A Primeira Tentação de Cristoは45分にわたってゲイのイエス・キリストを描くもので、ブラジルの保守的クリスチャンらはこれに憤激。配信停止を求める署名には百万筆以上が集まり、クリスマスイブにはPorta dos Fundosの本部に火炎瓶が投げ込まれるという騒ぎになっていたとのこと。同国のカトリック団体は、この番組は「多数のカトリック教徒の名誉」に対する攻撃であるとして裁判を起こし、2020年1月9日、Benedicto Abicair裁判官が配信の仮差し止め命令を出していました。

しかしながら、Netflixからの控訴が受理された数時間後、最高裁はこの仮差し止め命令を無効とする判断を示したとのこと。最高裁長官のJosé Antonio Dias Toffoli 氏は、この件に関して、表現の自由は「ブラジル連邦共和国が目標を達成するための基本的かつ不可欠な権利」だと述べたそうです。
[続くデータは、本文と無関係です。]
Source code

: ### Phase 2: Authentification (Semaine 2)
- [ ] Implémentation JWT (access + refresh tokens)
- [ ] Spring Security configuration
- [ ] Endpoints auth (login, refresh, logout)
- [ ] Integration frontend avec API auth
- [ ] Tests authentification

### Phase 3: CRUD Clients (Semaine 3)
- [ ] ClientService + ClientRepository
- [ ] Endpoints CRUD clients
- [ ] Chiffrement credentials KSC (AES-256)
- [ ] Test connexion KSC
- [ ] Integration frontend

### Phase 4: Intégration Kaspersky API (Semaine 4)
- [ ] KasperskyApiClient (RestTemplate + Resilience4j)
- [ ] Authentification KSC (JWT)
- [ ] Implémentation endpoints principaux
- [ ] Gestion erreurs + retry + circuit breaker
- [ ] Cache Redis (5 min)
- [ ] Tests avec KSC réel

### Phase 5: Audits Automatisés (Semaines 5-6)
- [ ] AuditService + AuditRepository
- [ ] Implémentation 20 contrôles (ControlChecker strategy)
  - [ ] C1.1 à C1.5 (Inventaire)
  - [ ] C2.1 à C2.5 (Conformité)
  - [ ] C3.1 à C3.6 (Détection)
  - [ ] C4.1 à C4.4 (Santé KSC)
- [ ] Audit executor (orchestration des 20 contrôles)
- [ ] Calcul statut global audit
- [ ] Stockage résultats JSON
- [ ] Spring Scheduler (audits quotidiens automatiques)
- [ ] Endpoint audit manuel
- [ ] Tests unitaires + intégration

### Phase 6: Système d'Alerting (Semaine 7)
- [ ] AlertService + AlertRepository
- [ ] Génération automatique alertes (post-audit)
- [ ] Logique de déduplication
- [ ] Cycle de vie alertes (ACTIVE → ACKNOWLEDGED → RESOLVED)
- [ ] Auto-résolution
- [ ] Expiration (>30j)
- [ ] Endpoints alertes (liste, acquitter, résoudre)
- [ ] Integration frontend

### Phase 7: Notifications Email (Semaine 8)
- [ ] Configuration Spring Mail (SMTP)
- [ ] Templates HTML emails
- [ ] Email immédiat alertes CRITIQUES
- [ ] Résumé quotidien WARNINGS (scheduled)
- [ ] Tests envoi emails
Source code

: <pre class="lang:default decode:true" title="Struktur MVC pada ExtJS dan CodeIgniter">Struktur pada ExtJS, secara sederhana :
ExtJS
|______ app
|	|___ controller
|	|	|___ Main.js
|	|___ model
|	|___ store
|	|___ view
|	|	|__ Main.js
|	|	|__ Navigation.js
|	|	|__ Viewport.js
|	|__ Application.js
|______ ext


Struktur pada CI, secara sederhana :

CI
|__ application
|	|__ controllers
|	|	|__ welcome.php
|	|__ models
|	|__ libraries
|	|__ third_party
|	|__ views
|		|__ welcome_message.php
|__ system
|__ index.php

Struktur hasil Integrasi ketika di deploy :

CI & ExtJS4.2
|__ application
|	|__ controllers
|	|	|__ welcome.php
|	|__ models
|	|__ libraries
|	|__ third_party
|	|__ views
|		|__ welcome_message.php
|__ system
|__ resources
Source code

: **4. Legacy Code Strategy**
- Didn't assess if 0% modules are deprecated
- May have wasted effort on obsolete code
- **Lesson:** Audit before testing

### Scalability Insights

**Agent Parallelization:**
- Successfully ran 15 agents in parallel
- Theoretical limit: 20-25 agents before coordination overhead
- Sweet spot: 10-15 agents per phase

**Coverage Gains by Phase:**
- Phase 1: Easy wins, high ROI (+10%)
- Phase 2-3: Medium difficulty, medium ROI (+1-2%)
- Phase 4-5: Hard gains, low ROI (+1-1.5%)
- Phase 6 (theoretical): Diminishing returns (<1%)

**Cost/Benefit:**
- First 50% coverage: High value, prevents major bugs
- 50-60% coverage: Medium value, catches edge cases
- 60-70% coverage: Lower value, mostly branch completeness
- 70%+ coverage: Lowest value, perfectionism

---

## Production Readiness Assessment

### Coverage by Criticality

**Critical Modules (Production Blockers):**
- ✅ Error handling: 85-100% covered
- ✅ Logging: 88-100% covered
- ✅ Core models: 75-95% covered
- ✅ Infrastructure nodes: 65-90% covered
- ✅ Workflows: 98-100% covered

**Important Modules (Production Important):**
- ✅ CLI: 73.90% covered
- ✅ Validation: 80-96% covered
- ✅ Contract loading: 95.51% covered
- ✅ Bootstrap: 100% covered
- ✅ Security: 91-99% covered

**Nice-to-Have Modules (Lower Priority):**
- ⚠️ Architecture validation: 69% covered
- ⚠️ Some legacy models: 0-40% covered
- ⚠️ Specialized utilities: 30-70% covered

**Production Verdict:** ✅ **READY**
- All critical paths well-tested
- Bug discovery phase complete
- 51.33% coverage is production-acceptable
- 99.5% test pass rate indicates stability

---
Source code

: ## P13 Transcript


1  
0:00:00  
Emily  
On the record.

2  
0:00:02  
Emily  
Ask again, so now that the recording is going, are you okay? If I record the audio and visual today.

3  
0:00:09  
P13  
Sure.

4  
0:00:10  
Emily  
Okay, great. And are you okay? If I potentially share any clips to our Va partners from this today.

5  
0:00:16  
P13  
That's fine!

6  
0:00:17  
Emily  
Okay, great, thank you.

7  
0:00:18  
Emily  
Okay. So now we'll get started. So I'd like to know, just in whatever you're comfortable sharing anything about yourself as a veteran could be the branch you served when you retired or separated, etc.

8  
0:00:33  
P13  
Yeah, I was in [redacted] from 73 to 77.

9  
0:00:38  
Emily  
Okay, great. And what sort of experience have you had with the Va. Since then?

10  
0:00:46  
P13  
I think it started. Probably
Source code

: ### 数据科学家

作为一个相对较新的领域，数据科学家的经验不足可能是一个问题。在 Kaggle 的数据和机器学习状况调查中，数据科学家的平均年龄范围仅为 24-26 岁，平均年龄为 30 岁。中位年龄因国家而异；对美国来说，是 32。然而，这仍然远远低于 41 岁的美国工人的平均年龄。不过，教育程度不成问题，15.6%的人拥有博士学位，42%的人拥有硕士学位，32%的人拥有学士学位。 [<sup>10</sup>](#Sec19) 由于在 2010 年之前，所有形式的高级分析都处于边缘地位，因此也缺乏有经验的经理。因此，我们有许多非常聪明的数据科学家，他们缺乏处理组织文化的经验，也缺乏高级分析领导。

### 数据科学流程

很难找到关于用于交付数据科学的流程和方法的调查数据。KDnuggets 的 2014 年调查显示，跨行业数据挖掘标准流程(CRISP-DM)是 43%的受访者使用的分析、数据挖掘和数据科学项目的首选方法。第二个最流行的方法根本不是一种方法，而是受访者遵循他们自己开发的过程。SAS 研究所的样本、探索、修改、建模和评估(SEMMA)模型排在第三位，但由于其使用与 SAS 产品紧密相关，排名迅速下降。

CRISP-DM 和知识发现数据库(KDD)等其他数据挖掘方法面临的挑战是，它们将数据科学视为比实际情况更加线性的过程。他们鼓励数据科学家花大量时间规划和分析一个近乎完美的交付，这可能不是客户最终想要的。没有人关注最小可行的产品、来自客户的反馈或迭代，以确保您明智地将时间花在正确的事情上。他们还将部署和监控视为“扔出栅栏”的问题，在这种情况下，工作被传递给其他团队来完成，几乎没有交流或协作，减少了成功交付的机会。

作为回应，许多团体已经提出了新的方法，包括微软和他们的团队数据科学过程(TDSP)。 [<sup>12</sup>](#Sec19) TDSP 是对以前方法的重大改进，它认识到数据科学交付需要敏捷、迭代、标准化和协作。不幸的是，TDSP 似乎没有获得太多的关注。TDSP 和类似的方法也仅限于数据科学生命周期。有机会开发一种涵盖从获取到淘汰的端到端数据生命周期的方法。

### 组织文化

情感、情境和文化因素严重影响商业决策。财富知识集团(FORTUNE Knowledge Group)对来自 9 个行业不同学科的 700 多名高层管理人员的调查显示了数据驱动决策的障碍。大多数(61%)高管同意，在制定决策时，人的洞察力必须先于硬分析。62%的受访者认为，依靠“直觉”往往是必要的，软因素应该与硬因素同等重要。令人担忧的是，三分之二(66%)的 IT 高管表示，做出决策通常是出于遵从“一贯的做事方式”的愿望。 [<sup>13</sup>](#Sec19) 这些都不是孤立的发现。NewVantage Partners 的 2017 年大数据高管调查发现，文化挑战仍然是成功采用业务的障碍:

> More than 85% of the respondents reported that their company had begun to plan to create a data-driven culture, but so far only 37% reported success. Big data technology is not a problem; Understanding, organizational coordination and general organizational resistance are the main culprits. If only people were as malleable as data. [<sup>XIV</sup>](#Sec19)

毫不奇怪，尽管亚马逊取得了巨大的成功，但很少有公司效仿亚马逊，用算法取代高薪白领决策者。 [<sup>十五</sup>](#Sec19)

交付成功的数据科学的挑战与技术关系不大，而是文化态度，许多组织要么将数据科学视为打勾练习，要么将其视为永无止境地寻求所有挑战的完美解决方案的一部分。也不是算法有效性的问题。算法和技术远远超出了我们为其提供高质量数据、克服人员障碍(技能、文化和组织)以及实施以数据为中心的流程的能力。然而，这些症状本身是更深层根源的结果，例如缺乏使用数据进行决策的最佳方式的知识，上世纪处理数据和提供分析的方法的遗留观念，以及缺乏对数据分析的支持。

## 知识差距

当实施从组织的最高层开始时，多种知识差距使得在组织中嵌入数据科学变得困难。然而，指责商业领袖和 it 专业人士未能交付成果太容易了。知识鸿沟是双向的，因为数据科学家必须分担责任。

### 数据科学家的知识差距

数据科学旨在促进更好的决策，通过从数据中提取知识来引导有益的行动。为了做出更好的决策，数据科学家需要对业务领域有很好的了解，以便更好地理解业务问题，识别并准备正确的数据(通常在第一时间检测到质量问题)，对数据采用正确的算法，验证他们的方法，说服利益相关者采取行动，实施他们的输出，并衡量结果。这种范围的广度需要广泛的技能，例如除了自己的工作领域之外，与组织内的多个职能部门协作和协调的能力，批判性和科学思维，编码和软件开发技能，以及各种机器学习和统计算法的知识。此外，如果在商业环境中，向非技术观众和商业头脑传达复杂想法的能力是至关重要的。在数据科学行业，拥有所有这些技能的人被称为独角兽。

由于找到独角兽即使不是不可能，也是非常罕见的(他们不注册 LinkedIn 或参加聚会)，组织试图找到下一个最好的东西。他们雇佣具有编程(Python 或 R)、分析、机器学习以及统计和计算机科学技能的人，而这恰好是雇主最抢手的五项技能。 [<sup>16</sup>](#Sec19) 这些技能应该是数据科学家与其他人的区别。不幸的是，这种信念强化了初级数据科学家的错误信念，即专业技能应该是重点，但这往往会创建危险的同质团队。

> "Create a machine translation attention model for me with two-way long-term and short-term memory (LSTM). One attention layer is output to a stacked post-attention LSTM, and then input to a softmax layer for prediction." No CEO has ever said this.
ブラジル最高裁って、大統領自ら‘同性愛嫌悪を剥き出しにしている同国でなお「LGBT差別は犯罪」と認めたところですが、こんなところでもこんな判断を見せてたのねえ。

ただこのA Primeira Tentação de Cristo、日本のNetflixでは配信されていないようだし、公式トレイラーを見ただけじゃどんな話なのかよくわからない("filho da puta"という、スペイン語の"hijo de puta"に該当するフレーズが使われているということだけはわかった)ので、果たしてカトリック団体とNetflixのどちらの主張に理があるのかいまいちつかみかねる気はします。ひょっとしてゲイ描写がものすごくステレオティピカルだったりしたら、カトリックの皆さんが怒ってるのとは別の意味で嫌だと思うしねえ。

確実に言えるのは、白人ではなかったはずのイエスを「白人として」描いてきた古典的宗教画・映画・ドラマ等々には腹を立てない人たちが、イエスを「ゲイとして」描くことに怒るのは理不尽だってことですかね。とりあえず日本語字幕つけて日本のNetflixで配信してくれるのを待ちたいです。